▶ [YOUR TASKS]:
(a) In the mailing-list email about PageRank, how many pages does the site query estimate as indexed from the 2nd results page onward?
(b) Copy the passage of the mailing-list email about PageRank that begins at the words "On 4/17/12 5:43" and ends after "leading from it.". Rename "web graph" to "link graph" in it.
(c) Write what comes next in the mailing-list email about PageRank, picking up after its final line.

▶ [EXCERPT]:
▬▬▬▬▬▬▬▬▬▬

Re: ANN: WebDataCommons.org - Offering 3.2 billion quads current RDFa, Microdata and Miroformat data extracted from 65.4 million websites from Peter Mika on 2012-04-17 (public-vocabs@w3.org from April 2012)

From: Peter Mika <pmika@yahoo-inc.com>
Date: Tue, 17 Apr 2012 18:56:52 +0200
To: Martin Hepp <martin.hepp@ebusiness-unibw.org>
CC: "public-vocabs@w3.org Vocabularies" <public-vocabs@w3.org>, "public-lod@w3.org" <public-lod@w3.org>, Chris Bizer <chris@bizer.de>
Message-ID: <4F8DA0D4.30609@yahoo-inc.com>
Hi Martin,

It's not as simple as that, because PageRank is a probabilistic 
algorithm (it includes random jumps between pages), and I wouldn't 
expect that wayfair.com would include 2M links on a single page (that 
would be one very long webpage).

But again to reiterate the point, search engines would want to make sure 
that they index the main page more than they would want to index the 
detail pages.

You can do a site query to get a rough estimate of the ranking without a 
query string:

search.yahoo.com/search?p=site%3Awayfair.com

You will see that most of the pages are category pages. If you go to 2nd 
page and onward you will see an estimate of 1900 pages indexed.

Of course, I agree with you that a search engine focused on structured 
data, especial if domain-specific, might want to reach all the pages and 
index all the data. I'm just saying that current search engines don't, 
and CommonCrawl is mostly trying to approximate them (if I understand 
correctly what they are trying to do). To actually see if the 
CommonCrawl is any good as input to web indexing and search, one would 
have to build a search engine on it....

Cheers,
Peter

On 4/17/12 5:43 PM, Martin Hepp wrote:
> Hi Peter,
>
> Thanks for your feedback. However,
>
> > PageRank does transfer along the edges of the web graph, so a highly 
> ranked homepage would transfer it's PageRank to the pages leading from it.
>
> Do you mean that if http://wayfair.com/ can pass along its pagerank to 
> all of its 2,000,000 sub-pages *in parallel*?
>
> I had understood from the algorithm (e.g. [1]) that
>
> "The PageRank transferred from a given page to the targets of its 
> outbound links upon the next iteration *is divided equally among all 
> outbound links.*"
>
> which means that a shop main page with a pagerank of say 1 would only 
> transfer a fraction of this, i.e.
>
> 1 / 2,000,000 = 0.0000005
>
> to each of the "deep" links.

▬▬▬▬▬▬▬▬▬▬

▶ [GIVEN DATA]:
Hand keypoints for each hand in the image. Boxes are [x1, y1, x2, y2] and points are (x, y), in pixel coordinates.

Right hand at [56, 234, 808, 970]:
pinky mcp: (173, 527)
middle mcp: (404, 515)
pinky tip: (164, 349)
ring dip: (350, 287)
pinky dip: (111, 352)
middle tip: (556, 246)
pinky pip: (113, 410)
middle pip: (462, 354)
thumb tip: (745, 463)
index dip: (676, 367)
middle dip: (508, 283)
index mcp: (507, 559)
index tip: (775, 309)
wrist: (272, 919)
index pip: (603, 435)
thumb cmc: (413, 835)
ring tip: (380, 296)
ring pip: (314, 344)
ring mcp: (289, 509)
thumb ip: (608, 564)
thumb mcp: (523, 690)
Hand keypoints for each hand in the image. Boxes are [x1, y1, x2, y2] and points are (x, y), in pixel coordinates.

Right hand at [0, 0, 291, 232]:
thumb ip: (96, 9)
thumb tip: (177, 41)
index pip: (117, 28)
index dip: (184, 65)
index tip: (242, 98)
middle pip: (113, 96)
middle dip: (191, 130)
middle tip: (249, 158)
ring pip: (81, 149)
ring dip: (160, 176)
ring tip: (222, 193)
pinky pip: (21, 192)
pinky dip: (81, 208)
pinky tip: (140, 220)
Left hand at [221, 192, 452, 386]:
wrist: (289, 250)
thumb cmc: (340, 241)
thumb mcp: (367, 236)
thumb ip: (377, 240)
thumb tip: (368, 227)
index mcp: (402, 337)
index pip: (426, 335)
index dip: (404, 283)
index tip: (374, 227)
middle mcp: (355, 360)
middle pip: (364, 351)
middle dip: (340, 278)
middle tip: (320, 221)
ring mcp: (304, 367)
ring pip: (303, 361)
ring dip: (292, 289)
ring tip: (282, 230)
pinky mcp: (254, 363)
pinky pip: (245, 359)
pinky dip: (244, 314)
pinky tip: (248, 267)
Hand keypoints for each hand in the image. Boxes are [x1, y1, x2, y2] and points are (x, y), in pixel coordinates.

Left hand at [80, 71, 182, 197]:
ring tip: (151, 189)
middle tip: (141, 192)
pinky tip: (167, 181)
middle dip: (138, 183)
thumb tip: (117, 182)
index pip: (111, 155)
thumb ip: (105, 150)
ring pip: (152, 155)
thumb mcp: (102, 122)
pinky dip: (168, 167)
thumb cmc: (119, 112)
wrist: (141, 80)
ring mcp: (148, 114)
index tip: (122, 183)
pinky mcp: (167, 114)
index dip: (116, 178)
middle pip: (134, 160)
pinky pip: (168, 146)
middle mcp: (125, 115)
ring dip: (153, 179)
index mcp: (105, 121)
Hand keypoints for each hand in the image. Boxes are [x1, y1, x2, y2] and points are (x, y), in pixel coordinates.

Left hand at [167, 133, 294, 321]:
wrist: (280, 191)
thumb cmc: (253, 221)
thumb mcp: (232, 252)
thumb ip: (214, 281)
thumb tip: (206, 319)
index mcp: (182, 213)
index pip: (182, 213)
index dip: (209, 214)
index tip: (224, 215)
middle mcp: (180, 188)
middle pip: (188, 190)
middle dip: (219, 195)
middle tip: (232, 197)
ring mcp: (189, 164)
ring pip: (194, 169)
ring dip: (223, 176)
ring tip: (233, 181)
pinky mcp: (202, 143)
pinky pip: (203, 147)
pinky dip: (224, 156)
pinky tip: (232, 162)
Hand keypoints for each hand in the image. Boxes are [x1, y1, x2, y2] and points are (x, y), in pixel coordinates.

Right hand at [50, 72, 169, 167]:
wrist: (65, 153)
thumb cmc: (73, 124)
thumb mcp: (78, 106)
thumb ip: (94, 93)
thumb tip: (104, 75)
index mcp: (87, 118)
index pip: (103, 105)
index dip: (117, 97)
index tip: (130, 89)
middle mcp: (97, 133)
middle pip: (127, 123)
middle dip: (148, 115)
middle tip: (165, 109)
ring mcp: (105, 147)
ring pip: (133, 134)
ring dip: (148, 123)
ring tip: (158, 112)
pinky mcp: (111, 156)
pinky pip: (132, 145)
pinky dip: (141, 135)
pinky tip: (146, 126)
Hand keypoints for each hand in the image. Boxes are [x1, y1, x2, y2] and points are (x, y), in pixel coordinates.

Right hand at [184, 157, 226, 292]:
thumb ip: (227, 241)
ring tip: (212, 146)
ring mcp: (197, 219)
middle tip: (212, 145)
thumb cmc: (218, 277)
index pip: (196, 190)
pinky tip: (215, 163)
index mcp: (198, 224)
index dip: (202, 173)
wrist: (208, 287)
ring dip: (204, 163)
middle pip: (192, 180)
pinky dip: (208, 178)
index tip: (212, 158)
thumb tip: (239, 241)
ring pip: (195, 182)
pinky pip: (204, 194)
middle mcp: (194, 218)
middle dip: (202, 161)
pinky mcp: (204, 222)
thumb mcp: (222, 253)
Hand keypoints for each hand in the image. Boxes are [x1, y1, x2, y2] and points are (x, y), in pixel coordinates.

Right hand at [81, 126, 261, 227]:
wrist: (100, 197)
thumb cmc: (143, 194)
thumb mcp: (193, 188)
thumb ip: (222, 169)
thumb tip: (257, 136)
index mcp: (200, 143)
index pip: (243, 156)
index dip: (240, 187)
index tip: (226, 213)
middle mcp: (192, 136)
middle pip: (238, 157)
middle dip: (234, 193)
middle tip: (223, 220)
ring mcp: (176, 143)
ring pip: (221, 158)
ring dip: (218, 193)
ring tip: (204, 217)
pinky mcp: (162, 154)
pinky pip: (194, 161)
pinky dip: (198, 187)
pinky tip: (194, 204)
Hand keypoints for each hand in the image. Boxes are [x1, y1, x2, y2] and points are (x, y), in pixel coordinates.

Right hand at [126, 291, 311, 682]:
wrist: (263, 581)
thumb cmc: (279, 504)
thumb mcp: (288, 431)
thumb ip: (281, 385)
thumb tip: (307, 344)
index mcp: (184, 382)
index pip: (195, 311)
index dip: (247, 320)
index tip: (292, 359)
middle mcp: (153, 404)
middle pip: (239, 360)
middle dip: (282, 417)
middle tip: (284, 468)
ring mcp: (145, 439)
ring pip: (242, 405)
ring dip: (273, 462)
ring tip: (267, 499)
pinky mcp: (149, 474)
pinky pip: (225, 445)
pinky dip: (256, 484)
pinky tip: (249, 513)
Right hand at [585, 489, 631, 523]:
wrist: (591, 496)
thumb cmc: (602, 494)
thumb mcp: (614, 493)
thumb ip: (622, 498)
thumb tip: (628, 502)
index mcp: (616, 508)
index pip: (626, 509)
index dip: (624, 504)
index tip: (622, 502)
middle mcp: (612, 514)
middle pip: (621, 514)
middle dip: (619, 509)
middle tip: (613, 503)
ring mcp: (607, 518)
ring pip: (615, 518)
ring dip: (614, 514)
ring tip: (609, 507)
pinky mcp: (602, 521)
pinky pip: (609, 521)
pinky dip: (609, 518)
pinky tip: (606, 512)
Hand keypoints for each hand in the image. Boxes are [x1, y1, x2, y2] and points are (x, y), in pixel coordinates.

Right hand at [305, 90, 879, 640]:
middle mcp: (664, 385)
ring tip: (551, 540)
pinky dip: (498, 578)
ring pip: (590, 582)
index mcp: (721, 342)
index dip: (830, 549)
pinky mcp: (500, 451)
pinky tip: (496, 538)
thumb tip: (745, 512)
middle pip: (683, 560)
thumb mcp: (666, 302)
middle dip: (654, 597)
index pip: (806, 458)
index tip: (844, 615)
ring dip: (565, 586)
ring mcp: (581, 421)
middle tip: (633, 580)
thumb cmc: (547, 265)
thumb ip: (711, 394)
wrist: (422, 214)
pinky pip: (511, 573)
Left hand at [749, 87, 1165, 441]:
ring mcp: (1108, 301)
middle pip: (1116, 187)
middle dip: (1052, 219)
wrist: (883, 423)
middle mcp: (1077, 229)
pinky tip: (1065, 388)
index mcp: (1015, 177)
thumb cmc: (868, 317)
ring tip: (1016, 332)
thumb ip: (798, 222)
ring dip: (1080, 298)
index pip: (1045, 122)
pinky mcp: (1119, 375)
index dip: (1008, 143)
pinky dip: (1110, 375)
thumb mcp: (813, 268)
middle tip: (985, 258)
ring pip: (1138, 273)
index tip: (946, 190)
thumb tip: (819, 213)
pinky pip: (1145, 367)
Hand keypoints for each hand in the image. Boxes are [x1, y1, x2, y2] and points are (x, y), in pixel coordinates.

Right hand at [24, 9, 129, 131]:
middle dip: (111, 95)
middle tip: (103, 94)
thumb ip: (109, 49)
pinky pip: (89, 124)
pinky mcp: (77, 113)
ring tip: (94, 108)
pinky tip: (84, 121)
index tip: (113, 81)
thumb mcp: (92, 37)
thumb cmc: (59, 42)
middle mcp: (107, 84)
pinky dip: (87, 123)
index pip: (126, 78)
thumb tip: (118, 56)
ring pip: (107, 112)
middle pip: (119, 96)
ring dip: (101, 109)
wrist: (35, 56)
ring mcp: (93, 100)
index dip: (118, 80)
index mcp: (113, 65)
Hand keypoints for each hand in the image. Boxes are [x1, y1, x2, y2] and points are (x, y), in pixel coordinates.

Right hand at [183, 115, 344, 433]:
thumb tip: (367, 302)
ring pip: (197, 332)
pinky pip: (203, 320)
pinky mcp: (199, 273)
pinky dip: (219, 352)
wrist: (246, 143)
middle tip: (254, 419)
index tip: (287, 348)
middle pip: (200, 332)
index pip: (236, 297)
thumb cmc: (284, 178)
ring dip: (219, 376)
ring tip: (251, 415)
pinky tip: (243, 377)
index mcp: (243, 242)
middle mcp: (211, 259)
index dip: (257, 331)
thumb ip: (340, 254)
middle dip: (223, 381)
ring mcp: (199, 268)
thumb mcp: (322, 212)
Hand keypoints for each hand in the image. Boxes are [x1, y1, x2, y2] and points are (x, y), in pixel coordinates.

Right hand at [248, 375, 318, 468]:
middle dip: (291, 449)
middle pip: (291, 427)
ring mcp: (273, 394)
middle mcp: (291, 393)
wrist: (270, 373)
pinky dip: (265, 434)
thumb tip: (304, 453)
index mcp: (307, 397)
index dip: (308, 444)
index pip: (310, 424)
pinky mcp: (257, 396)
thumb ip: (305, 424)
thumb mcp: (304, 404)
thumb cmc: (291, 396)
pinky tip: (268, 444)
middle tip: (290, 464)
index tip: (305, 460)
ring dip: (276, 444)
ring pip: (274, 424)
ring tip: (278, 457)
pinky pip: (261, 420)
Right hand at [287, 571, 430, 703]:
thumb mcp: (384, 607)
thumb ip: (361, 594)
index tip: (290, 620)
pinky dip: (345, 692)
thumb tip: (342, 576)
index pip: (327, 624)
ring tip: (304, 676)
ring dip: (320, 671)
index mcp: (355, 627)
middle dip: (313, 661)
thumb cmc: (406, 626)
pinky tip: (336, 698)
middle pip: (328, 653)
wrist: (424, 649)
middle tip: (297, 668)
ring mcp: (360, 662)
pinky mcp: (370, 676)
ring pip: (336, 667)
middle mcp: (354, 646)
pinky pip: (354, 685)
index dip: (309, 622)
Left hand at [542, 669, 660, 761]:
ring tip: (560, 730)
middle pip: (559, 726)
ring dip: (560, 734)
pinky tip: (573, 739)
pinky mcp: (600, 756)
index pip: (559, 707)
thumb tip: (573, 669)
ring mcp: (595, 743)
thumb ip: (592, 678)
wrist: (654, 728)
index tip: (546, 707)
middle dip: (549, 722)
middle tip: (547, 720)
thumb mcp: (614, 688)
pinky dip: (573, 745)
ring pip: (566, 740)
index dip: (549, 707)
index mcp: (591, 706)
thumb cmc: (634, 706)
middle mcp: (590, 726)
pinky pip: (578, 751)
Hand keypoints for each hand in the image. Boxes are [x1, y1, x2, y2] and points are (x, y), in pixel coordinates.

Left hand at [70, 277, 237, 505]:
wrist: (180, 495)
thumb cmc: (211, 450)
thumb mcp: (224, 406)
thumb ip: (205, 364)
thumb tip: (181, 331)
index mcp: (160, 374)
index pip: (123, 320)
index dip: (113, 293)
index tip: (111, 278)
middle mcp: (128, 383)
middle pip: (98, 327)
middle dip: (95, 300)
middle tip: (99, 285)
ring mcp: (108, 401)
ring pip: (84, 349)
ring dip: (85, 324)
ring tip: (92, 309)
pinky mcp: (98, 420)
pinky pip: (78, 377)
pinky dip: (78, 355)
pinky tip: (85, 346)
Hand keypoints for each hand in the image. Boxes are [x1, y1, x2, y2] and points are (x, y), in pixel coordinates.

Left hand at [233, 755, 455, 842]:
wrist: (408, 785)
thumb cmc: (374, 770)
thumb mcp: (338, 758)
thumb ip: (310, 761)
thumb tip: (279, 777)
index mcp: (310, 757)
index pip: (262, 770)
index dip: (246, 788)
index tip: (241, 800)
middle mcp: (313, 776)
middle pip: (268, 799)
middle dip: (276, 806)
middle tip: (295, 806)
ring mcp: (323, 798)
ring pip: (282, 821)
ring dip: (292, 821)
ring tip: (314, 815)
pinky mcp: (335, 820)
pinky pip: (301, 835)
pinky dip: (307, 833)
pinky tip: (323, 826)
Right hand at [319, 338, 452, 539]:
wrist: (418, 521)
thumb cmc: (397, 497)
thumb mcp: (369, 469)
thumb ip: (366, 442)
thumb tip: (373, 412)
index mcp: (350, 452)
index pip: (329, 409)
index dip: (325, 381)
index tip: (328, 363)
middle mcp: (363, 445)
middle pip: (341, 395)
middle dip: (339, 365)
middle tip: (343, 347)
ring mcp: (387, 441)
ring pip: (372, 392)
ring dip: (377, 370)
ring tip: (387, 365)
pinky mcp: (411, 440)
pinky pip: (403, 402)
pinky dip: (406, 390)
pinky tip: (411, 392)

▬▬▬▬▬▬▬▬▬▬

▶ [YOUR WRITTEN ANSWERS]:
(a) About 1900 pages.

(b)
On 4/17/12 5:43 PM, Martin Hepp wrote:
> Hi Peter,
>
> Thanks for your feedback. However,
>
> > PageRank does transfer along the edges of the link graph, so a highly 
> ranked homepage would transfer it's PageRank to the pages leading from it.

(c)
>
> So the typical scenario will be as shown in the attached illustration, 
> which PR of close to zero for deep links.
>
> This would also explain my earlier observation from [2].
>
> You can also see from a brief look at the entity types found in the 
> stats that they find prominently those that also make sense on the 
> main and category pages.
>
> The Data Web does not happen on the landing pages and their nearest 
> neighbors, so the CommonCrawl corpus in its current form is useless 
> for making any statements about the data exposed on the Web.
>
>
> Best
>
> Martin
>
> [1] http://en.wikipedia.org/wiki/PageRank
> [2] http://lists.w3.org/Archives/Public/public-vocabs/2012Mar/0095.html
>
>
>
> On Apr 17, 2012, at 4:49 PM, Peter Mika wrote:
>
> > Hi Martin,
> >
> > By incorporating PageRank into the decision of what pages to crawl, 
> CommonCrawl is actually trying to approximate what search engine 
> crawlers are doing. In general, search engines would collect pages 
> that would be more likely to rank higher in search results, and 
> PageRank is an important component of that.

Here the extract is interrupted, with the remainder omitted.